Scala regex match lines with special characters


I have a code segment that reads lines from a file and I want to filter certain lines out. Basically, I want to filter everything out that has not three tabulator-separated columns, where the first column is a number and the other two columns can contain every character except tabulator and newline (Dos & Unix).

I already checked my regex on http://www.regexr.com/ and there it works.

scala> val mystr = """123456\thttp://some.url/path/to/resource\t\x03U\x1D\x1F\x04D0B0@\xA0>\xA0<\x86:http://some.url/path/to/resource\x06\x08+\x06\x01\x05\x05\x07\x01\x01\x04C0A0?\n"""
scala> val myreg = "^[0-9]+(\t[^\t\r\n]+){2}(\n|\r\n)$"

scala> mystr.matches(myreg)
res2: Boolean = false

What I found out is that the problem is related to special characters. For example a simple example:

scala> val tabstr = """123456\t123456"""
scala> val tabreg = "^[0-9]+\t[0-9]+$"
scala> tabstr.matches(tabreg)
res3: Boolean = false

scala> val tabstr = "123456\t123456"
scala> val tabreg = "^[0-9]+\t[0-9]+$"
scala> tabstr.matches(tabreg)
res4: Boolean = true

It seems I mustn't use a raw string for my line (see mystr in the first code block). But if I don't use a raw string scala complains about

error: invalid escape character

So how can I deal with this messy input and still use my regex to filter out some lines?


Solution

  • You are using raw string literals. Inside raw string literals, \ is not used to escape sequences like tab \t or newline \n, the \n in a raw string literal is just 2 characters following each other.

    In a regex, to match a literal \, you need to use 2 backslashes in a raw-string literal based regex, and 4 backslashes in a regular string.

    So, to match all your inputs, you need to use the following regexps:

    val mystr = """23456\thttp://some.url/path/to/resource\t\x03U\x1D\x1F\x04D0B0@\xA0>\xA0<\x86:http://some.url/path/to/resource\x06\x08+\x06\x01\x05\x05\x07\x01\x01\x04C0A0?\n"""
    val myreg = """[0-9]+(?:\\t(?:(?!\\[trn]).)*){2}(?:\\r)?(?:\\n)"""
    println(mystr.matches(myreg)) // => true
    val tabstr = """123456\t123456"""
    println(tabstr.matches("""[0-9]+\\t[0-9]+""")) // => true
    val tabstr2 = "123456\t123456"
    println(tabstr2.matches("""^[0-9]+(?:\\t|\t)[0-9]+$""")) // => true
    

    Non-capturing groups are not of importance here, since you just need to check if a string matches (that means, you do not even need a ^ and $ since the whole input string must match) and you can still use capturing groups. If you later need to extract any matches/capturing groups, non-capturing groups will help you get a "cleaner" output structure, that is it.

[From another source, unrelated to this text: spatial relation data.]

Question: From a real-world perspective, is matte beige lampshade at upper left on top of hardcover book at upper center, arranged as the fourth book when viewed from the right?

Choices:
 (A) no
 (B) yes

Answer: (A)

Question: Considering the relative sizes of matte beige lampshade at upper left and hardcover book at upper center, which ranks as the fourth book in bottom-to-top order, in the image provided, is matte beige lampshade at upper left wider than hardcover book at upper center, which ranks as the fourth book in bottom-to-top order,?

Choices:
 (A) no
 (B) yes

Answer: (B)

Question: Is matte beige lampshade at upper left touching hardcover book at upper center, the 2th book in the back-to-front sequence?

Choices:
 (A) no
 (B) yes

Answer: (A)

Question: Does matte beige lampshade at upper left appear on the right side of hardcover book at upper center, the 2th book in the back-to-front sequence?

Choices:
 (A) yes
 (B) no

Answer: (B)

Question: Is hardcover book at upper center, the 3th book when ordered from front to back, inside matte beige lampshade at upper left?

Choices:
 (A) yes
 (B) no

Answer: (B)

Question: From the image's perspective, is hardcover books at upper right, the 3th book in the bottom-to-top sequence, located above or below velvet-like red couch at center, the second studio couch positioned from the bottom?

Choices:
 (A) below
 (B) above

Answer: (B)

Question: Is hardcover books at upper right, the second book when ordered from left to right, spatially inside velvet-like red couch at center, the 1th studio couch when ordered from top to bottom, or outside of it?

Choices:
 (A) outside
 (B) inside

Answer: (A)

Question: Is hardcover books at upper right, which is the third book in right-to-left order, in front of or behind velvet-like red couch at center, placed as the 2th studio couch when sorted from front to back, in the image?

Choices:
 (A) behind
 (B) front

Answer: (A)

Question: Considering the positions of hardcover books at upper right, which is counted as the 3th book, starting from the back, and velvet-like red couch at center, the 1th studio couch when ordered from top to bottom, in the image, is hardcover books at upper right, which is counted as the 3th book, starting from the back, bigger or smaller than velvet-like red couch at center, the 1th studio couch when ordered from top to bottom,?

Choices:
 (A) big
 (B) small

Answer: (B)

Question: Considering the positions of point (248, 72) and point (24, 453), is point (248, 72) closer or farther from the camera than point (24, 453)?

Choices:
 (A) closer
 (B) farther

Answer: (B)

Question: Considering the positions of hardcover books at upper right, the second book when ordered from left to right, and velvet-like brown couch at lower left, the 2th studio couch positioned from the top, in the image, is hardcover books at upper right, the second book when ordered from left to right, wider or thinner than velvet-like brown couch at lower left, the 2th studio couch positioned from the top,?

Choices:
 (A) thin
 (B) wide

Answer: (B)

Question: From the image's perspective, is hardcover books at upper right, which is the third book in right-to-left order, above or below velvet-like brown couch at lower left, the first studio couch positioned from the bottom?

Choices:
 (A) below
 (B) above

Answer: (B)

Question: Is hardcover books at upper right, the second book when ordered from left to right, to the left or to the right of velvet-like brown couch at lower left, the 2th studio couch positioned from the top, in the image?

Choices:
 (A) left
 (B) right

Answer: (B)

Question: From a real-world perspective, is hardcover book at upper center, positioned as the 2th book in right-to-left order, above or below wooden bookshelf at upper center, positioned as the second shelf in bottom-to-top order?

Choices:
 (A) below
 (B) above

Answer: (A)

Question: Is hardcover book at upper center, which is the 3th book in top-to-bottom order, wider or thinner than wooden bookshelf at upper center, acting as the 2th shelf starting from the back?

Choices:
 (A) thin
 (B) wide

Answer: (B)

    The last two regexps are easy enough, (?:\\t|\t) matches either a \+t or a tab. \t just matches a tab.

    The first one has a tempered greedy token (this is a simplified regex, a better one can be used with unrolling the loop method: [0-9]+(?:\\t[^\\]*(?:\\(?![trn])[^\\]*)*){2}(?:\\r)?(?:\\n)).

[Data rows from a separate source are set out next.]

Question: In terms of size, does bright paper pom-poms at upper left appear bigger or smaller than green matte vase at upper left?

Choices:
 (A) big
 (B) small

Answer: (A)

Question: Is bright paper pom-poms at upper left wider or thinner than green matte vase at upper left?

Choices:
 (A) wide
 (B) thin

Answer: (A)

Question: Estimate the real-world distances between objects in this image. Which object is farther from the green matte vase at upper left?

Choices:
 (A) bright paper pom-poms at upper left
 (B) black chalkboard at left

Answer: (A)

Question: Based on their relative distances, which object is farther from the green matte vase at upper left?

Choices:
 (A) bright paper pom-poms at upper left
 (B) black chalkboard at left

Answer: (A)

    • [0-9]+ - 1 or more digits
    • (?:\\t(?:(?!\\[trn]).)*){2} - tempered greedy token, 2 occurrences of a literal string \t followed by any characters but a newline other than 2-symbol combinations \t or \r or \n.
    • (?:\\r)? - 1 or 0 occurrences of \r
    • (?:\\n) - one occurrence of a literal combination of \ and n.